===== SUPPLIED INFORMATION

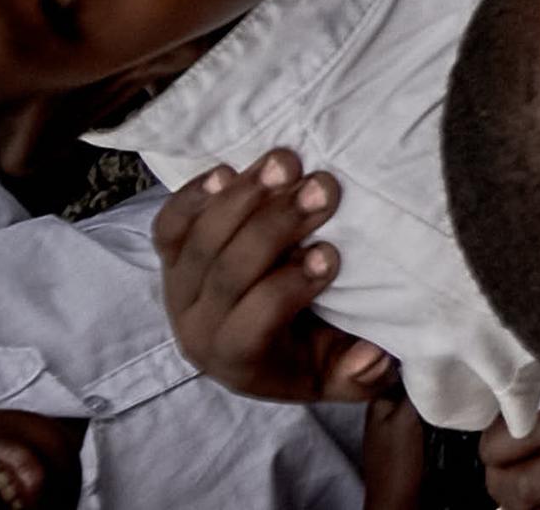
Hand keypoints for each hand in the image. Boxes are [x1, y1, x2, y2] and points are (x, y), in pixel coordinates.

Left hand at [158, 153, 401, 404]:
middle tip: (324, 188)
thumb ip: (358, 377)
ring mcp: (179, 291)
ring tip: (288, 163)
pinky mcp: (171, 260)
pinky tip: (230, 170)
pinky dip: (195, 195)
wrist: (256, 345)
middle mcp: (199, 329)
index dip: (290, 286)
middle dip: (276, 226)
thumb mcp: (340, 377)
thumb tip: (370, 358)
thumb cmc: (308, 353)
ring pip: (200, 240)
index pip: (254, 322)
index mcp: (240, 362)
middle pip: (228, 271)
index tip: (332, 253)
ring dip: (245, 196)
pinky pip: (169, 225)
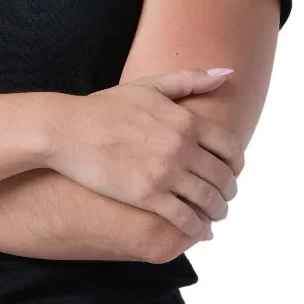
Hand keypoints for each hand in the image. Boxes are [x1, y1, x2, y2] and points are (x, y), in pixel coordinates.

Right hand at [47, 68, 241, 239]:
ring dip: (217, 212)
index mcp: (186, 120)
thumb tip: (227, 72)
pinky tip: (199, 231)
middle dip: (229, 191)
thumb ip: (189, 80)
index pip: (230, 148)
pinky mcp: (148, 195)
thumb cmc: (105, 107)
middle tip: (225, 198)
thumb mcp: (149, 86)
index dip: (236, 165)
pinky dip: (198, 228)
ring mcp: (166, 172)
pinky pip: (185, 218)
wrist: (67, 129)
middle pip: (223, 177)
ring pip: (209, 200)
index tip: (231, 172)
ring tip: (214, 217)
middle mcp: (181, 146)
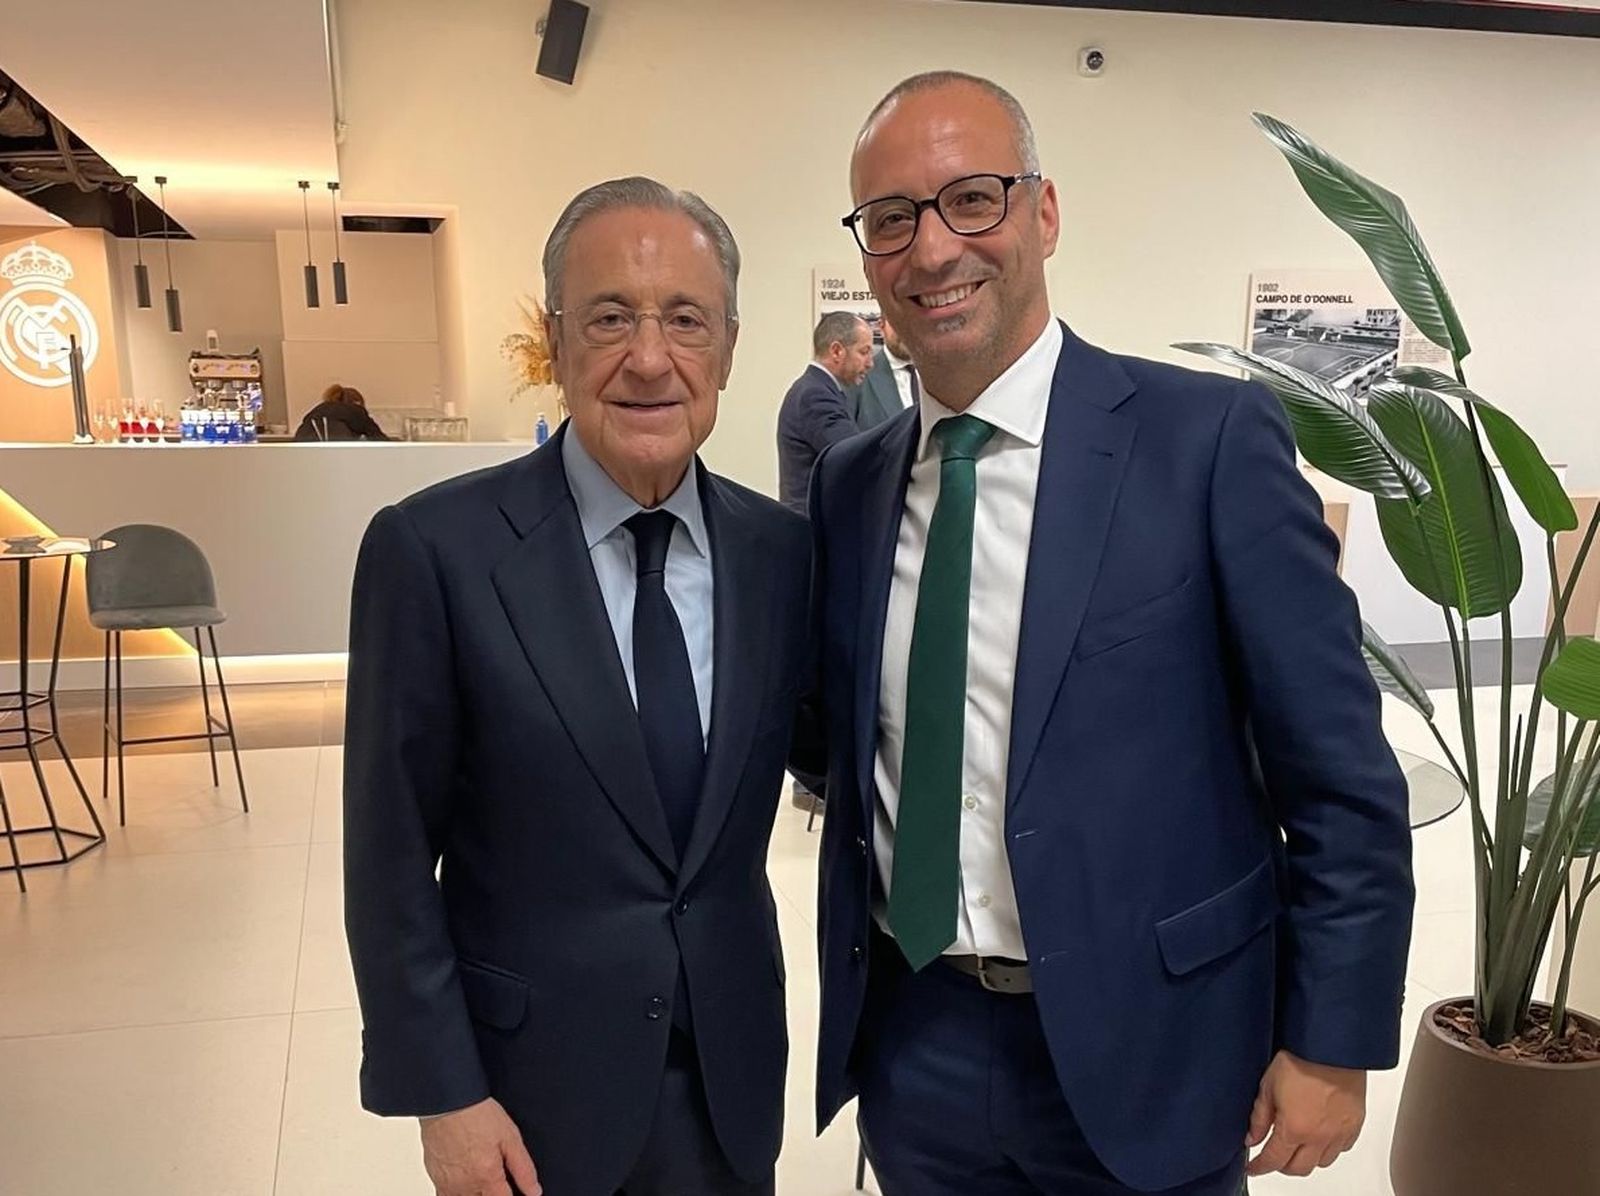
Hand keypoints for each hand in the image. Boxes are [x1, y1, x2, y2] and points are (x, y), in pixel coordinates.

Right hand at [419, 1097, 541, 1195]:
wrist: (448, 1102)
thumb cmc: (477, 1115)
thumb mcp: (510, 1137)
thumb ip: (523, 1169)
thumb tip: (534, 1191)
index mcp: (487, 1177)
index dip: (513, 1195)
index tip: (513, 1189)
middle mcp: (466, 1186)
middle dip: (493, 1191)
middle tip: (495, 1173)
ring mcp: (448, 1184)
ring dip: (477, 1192)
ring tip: (481, 1173)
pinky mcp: (435, 1178)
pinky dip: (458, 1191)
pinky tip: (464, 1177)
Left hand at [1245, 1050, 1365, 1178]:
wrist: (1331, 1046)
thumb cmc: (1300, 1059)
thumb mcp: (1268, 1086)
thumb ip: (1259, 1117)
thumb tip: (1252, 1137)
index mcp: (1295, 1129)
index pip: (1273, 1160)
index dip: (1260, 1167)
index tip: (1254, 1168)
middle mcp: (1320, 1137)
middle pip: (1299, 1169)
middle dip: (1282, 1166)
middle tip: (1273, 1155)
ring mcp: (1340, 1133)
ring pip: (1322, 1162)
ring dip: (1307, 1158)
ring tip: (1297, 1143)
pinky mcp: (1355, 1124)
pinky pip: (1342, 1148)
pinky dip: (1329, 1148)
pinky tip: (1320, 1135)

==========

▸ **TASK REQUIREMENTS**:
An exact copy is needed of the entries above, starting at the line that holds "pinky dip: (198, 228)" and stopping at the line that holds "thumb ip: (523, 1169)", both kept; pictures stay out.

▸ **ANSWER**:
pinky dip: (198, 228)
ring mcp: (166, 172)
pinky pip: (185, 218)
wrist: (67, 129)
middle pip: (223, 177)
ring pip: (209, 200)
index tip: (231, 172)
ring tip: (214, 217)
middle mcp: (181, 146)
Hand keypoints for each hand in the image. Boxes are [x1, y1, x2, y2] and points are (x, y), in pixel coordinates.

Right hand at [419, 1097, 541, 1195]:
wrist: (448, 1102)
thumb cmc: (477, 1115)
thumb mcp: (510, 1137)
thumb ip: (523, 1169)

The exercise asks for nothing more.